Step 1: Simple Property Extraction

You can extract all of the fields a schema by specifying the schema under property_extraction_options.
import json
from aryn_sdk.partition import partition_file

data = partition_file(
    "gri.pdf",
    table_mode="standard",
    property_extraction_options={
        "schema": schema
    },
)

print(json.dumps(data, indent=4))
Note here that we set the table_mode to standard. This ensures that we can extract properties that are present in tables, such as the Submission Contact Email. In the output, you will see a separate top-level key “properties” that contains the extracted properties. For this document, you should see something like the following:
{
  "elements": {...}
  "properties": {
    "Submission Date": "2025-09-15T00:00:00",
    "Submission Contact Email": "jane.doe@globalre-demo.com"
  }
}

Step 2: Extracting Nested Data with Arrays

It’s common to want to extract multiple records from a single document, each of which has a similar schema.

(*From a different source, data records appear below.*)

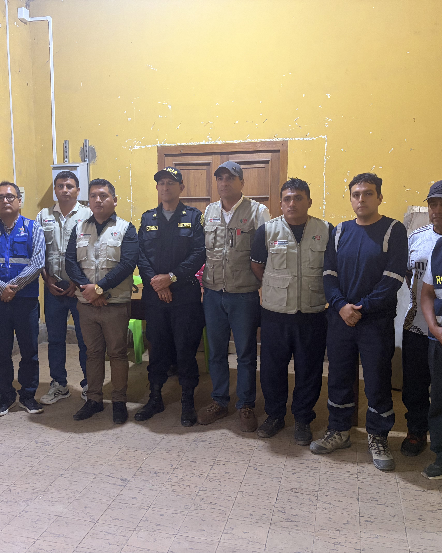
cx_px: 175
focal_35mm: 34
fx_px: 556
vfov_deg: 52.8
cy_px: 276
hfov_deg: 43.1
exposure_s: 1/30
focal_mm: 5.96
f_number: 1.6
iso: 500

For example, in the sample document, the current exposure information is broken out by state in a table on page 2. You can extract all of these entries with DocParse by specifying a schema containing an array of objects, like the following:
state_exposure = make_property(
    type=DataType.OBJECT,
    properties=[
        make_named_property(name="state", type=DataType.STRING),
        make_named_property(name="class_code", type=DataType.STRING),
        make_named_property(name="payroll", type=DataType.INT),
        make_named_property(name="manual premium", type=DataType.INT),
        make_named_property(name="modified premium", type=DataType.INT),
    ]
)


schema = Schema(
    properties = [
        make_named_property(name="current_exposure", type=DataType.ARRAY, item_type=state_exposure)
    ]
)


data = partition_file(
    "gri.pdf",
    table_mode="standard",
    property_extraction_options={
        "schema": schema
    },
)


print(json.dumps(data, indent=4))
The “current_exposure” property is of type ARRAY, and you specify the type of each element in the Array as the item_type. In this case, the item type is an object with the fields you want to extract for the individual exposure records. The result of running this script is the following:
{
  ...
  "properties": {
    "current_exposure": [
      {
        "state": "CA",
        "class_code": "7219",
        "payroll": 45000000,
        "manual premium": 1890000,
        "modified premium": 1738800
      },
      {
        "state": "TX",
        "class_code": "7219",
        "payroll": 32500000,
        "manual premium": 910000,
        "modified premium": 837200
      },
      {
        "state": "IL",
        "class_code": "7380",
        "payroll": 28000000,
        "manual premium": 812000,
        "modified premium": 747040
      },
      {
        "state": "FL",
        "class_code": "7219",
        "payroll": 21000000,
        "manual premium": 546000,
        "modified premium": 502320
      },
      {
        "state": "PA",
        "class_code": "7380",
        "payroll": 18500000,
        "manual premium": 481000,
        "modified premium": 442520
      },
      {
        "state": "GA",
        "class_code": "8292",
        "payroll": 15000000,
        "manual premium": 330000,
        "modified premium": 303600
      },
      {
        "state": "Other",
        "class_code": "Various",
        "payroll": 55750000,
        "manual premium": 1505250,
        "modified premium": 1384830
      }
    ]
  }
}
Notice that each entry in the Current Exposures table is extracted as a separate array element in the returned JSON. Congratulations! You are now able to extract properties from a document using the Aryn SDK. You can also do this via the UI on the DocParse page of the Aryn Console.